[Dataset entries]
◆ ◆ ◆ ◆ ◆

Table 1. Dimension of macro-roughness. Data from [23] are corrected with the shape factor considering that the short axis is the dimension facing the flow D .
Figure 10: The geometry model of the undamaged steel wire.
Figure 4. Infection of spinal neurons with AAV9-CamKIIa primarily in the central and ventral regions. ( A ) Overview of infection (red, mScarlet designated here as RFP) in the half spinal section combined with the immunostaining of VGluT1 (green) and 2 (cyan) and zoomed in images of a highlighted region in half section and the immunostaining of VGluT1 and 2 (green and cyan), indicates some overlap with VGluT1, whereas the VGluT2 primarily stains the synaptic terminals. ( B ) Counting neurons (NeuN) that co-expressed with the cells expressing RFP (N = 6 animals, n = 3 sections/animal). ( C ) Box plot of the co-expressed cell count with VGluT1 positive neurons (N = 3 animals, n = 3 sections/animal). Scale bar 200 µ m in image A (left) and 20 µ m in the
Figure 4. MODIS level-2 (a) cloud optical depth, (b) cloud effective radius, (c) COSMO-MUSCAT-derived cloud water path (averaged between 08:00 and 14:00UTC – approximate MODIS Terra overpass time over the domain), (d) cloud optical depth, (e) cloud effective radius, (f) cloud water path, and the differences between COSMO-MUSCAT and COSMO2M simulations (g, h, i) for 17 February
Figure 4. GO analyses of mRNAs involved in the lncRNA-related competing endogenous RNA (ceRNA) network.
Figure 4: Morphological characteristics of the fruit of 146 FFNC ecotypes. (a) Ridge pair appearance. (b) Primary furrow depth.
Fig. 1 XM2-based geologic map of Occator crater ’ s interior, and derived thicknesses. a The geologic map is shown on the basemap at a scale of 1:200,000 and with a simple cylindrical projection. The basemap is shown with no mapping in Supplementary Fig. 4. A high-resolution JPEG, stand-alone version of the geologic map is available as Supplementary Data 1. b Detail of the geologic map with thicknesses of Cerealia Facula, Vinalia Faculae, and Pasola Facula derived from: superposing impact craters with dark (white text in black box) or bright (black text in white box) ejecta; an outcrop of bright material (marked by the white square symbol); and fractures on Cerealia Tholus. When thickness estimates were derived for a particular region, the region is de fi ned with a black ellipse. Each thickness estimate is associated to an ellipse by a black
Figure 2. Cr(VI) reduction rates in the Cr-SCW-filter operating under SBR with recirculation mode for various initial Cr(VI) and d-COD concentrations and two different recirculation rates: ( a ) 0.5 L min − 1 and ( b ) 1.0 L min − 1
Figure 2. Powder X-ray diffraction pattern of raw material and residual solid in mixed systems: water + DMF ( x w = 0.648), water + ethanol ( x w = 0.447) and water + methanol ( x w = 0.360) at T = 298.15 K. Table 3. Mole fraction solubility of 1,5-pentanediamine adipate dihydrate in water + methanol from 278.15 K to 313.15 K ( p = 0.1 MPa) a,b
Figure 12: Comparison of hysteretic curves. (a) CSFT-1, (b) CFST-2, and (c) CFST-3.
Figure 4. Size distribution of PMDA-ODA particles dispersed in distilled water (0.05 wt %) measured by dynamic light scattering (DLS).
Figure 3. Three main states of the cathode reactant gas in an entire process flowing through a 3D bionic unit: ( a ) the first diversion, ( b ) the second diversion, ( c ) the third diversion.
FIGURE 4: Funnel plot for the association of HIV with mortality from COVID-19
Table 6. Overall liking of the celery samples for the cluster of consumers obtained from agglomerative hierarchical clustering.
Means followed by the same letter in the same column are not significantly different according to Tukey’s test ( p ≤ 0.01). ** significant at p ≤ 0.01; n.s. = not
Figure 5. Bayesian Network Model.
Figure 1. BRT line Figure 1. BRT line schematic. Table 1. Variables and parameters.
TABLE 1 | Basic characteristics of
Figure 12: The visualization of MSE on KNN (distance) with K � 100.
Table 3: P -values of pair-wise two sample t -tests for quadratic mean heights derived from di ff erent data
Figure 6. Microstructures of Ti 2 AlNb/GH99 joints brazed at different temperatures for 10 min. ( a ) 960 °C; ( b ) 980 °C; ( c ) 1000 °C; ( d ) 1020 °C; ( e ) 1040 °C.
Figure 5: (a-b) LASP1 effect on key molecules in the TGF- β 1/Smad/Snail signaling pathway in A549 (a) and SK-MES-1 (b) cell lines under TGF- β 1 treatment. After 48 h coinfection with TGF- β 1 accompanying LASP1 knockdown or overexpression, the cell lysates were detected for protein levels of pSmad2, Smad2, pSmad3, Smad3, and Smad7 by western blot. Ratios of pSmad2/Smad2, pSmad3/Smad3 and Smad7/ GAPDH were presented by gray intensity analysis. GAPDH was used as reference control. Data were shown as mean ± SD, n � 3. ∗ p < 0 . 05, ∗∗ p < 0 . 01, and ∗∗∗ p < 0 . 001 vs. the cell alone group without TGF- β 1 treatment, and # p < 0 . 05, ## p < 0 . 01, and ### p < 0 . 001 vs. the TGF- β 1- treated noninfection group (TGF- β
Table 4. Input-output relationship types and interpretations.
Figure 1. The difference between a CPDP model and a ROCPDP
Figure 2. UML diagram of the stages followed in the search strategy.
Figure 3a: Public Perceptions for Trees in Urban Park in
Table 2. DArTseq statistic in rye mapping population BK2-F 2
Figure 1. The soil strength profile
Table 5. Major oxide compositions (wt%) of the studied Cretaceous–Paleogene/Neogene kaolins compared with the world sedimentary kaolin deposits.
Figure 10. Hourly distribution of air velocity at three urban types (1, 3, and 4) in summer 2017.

◆ ◆ ◆ ◆ ◆

**EXERCISE REQUIREMENTS:** Please give each line above again, word for word.

**PROBLEM SOLUTION:**
Table 1. Dimension of macro-roughness. Data from [23] are corrected with the shape factor considering that the short axis is the dimension facing the flow D .
Figure 10: The geometry model of the undamaged steel wire.
Figure 4. Infection of spinal neurons with AAV9-CamKIIa primarily in the central and ventral regions. ( A ) Overview of infection (red, mScarlet designated here as RFP) in the half spinal section combined with the immunostaining of VGluT1 (green) and 2 (cyan) and zoomed in images of a highlighted region in half section and the immunostaining of VGluT1 and 2 (green and cyan), indicates some overlap with VGluT1, whereas the VGluT2 primarily stains the synaptic terminals. ( B ) Counting neurons (NeuN) that co-expressed with the cells expressing RFP (N = 6 animals, n = 3 sections/animal). ( C ) Box plot of the co-expressed cell count with VGluT1 positive neurons (N = 3 animals, n = 3 sections/animal). Scale bar 200 µ m in image A (left) and 20 µ m in the
Figure 4. MODIS level-2 (a) cloud optical depth, (b) cloud effective radius, (c) COSMO-MUSCAT-derived cloud water path (averaged between 08:00 and 14:00UTC – approximate MODIS Terra overpass time over the domain), (d) cloud optical depth, (e) cloud effective radius, (f) cloud water path, and the differences between COSMO-MUSCAT and COSMO2M simulations (g, h, i) for 17 February
Figure 4. GO analyses of mRNAs involved in the lncRNA-related competing endogenous RNA (ceRNA) network.
Figure 4: Morphological characteristics of the fruit of 146 FFNC ecotypes. (a) Ridge pair appearance. (b) Primary furrow depth.
Fig. 1 XM2-based geologic map of Occator crater ’ s interior, and derived thicknesses. a The geologic map is shown on the basemap at a scale of 1:200,000 and with a simple cylindrical projection. The basemap is shown with no mapping in Supplementary Fig. 4. A high-resolution JPEG, stand-alone version of the geologic map is available as Supplementary Data 1. b Detail of the geologic map with thicknesses of Cerealia Facula, Vinalia Faculae, and Pasola Facula derived from: superposing impact craters with dark (white text in black box) or bright (black text in white box) ejecta; an outcrop of bright material (marked by the white square symbol); and fractures on Cerealia Tholus. When thickness estimates were derived for a particular region, the region is de fi ned with a black ellipse. Each thickness estimate is associated to an ellipse by a black
Figure 2. Cr(VI) reduction rates in the Cr-SCW-filter operating under SBR with recirculation mode for various initial Cr(VI) and d-COD concentrations and two different recirculation rates: ( a ) 0.5 L min − 1 and ( b ) 1.0 L min − 1
Figure 2. Powder X-ray diffraction pattern of raw material and residual solid in mixed systems: water + DMF ( x w = 0.648), water + ethanol ( x w = 0.447) and water + methanol ( x w = 0.360) at T = 298.15 K. Table 3. Mole fraction solubility of 1,5-pentanediamine adipate dihydrate in water + methanol from 278.15 K to 313.15 K ( p = 0.1 MPa) a,b
Figure 12: Comparison of hysteretic curves. (a) CSFT-1, (b) CFST-2, and (c) CFST-3.
Figure 4. Size distribution of PMDA-ODA particles dispersed in distilled water (0.05 wt %) measured by dynamic light scattering (DLS).
Figure 3. Three main states of the cathode reactant gas in an entire process flowing through a 3D bionic unit: ( a ) the first diversion, ( b ) the second diversion, ( c ) the third diversion.
FIGURE 4: Funnel plot for the association of HIV with mortality from COVID-19
Table 6. Overall liking of the celery samples for the cluster of consumers obtained from agglomerative hierarchical clustering.
Means followed by the same letter in the same column are not significantly different according to Tukey’s test ( p ≤ 0.01). ** significant at p ≤ 0.01; n.s. = not
Figure 5. Bayesian Network Model.
Figure 1. BRT line Figure 1. BRT line schematic. Table 1. Variables and parameters.
TABLE 1 | Basic characteristics of
Figure 12: The visualization of MSE on KNN (distance) with K � 100.
Table 3: P -values of pair-wise two sample t -tests for quadratic mean heights derived from di ff erent data
Figure 6. Microstructures of Ti 2 AlNb/GH99 joints brazed at different temperatures for 10 min. ( a ) 960 °C; ( b ) 980 °C; ( c ) 1000 °C; ( d ) 1020 °C; ( e ) 1040 °C.
Figure 5: (a-b) LASP1 effect on key molecules in the TGF- β 1/Smad/Snail signaling pathway in A549 (a) and SK-MES-1 (b) cell lines under TGF- β 1 treatment. After 48 h coinfection with TGF- β 1 accompanying LASP1 knockdown or overexpression, the cell lysates were detected for protein levels of pSmad2, Smad2, pSmad3, Smad3, and Smad7 by western blot. Ratios of pSmad2/Smad2, pSmad3/Smad3 and Smad7/ GAPDH were presented by gray intensity analysis. GAPDH was used as reference control. Data were shown as mean ± SD, n � 3. ∗ p < 0 . 05, ∗∗ p < 0 . 01, and ∗∗∗ p < 0 . 001 vs. the cell alone group without TGF- β 1 treatment, and # p < 0 . 05, ## p < 0 . 01, and ### p < 0 . 001 vs. the TGF- β 1- treated noninfection group (TGF- β
Table 4. Input-output relationship types and interpretations.
Figure 1. The difference between a CPDP model and a ROCPDP
Figure 2. UML diagram of the stages followed in the search strategy.
Figure 3a: Public Perceptions for Trees in Urban Park in
Table 2. DArTseq statistic in rye mapping population BK2-F 2
Figure 1. The soil strength profile
Table 5. Major oxide compositions (wt%) of the studied Cretaceous–Paleogene/Neogene kaolins compared with the world sedimentary kaolin deposits.
Figure 10. Hourly distribution of air velocity at three urban types (1, 3, and 4) in summer 2017.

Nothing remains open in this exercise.